* _PROBLEM TO WORK ON_
Pictures must not appear; the answer is exactly the lines from the one that holds "focal_35mm: 62" through the end of the material.

* _INPUT DATA_

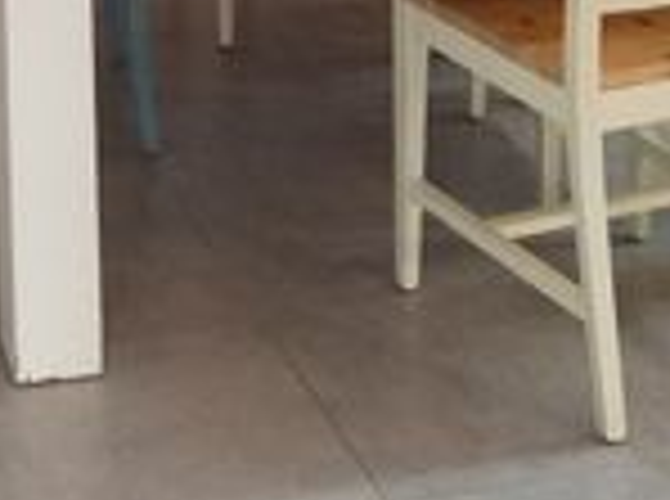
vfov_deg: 12.4
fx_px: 2027
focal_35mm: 105
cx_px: 13
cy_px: -505
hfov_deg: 18.3
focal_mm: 4.25
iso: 200
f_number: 1.7
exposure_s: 1/33
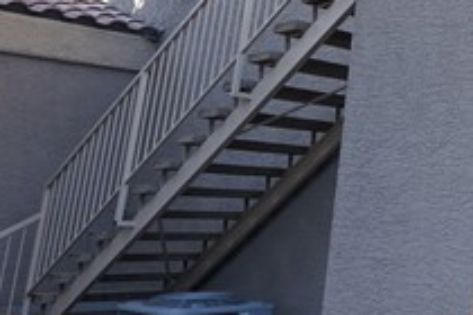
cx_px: 691
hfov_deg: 25.3
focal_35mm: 62
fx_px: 815
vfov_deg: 21.2
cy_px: 9
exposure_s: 1/80
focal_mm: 12
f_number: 9
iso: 320
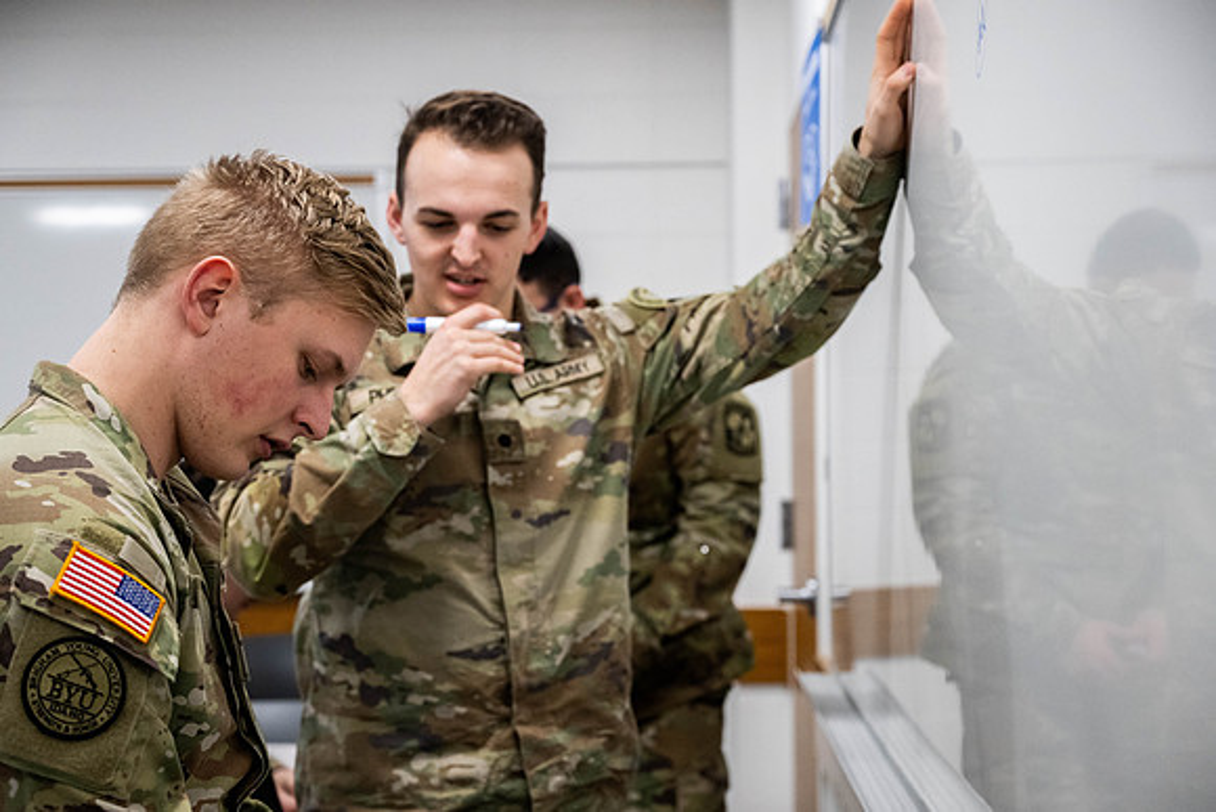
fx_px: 2050
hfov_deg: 33.0
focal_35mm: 61
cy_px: 406
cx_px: 608
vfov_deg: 22.4
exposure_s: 1/400
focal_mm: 60
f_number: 4
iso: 2500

* _EXERCISE ANSWER_
focal_35mm: 62
fx_px: 815
vfov_deg: 21.2
cy_px: 9
exposure_s: 1/80
focal_mm: 12
f_number: 9
iso: 320
fx_px: 2050
hfov_deg: 33.0
focal_35mm: 61
cy_px: 406
cx_px: 608
vfov_deg: 22.4
exposure_s: 1/400
focal_mm: 60
f_number: 4
iso: 2500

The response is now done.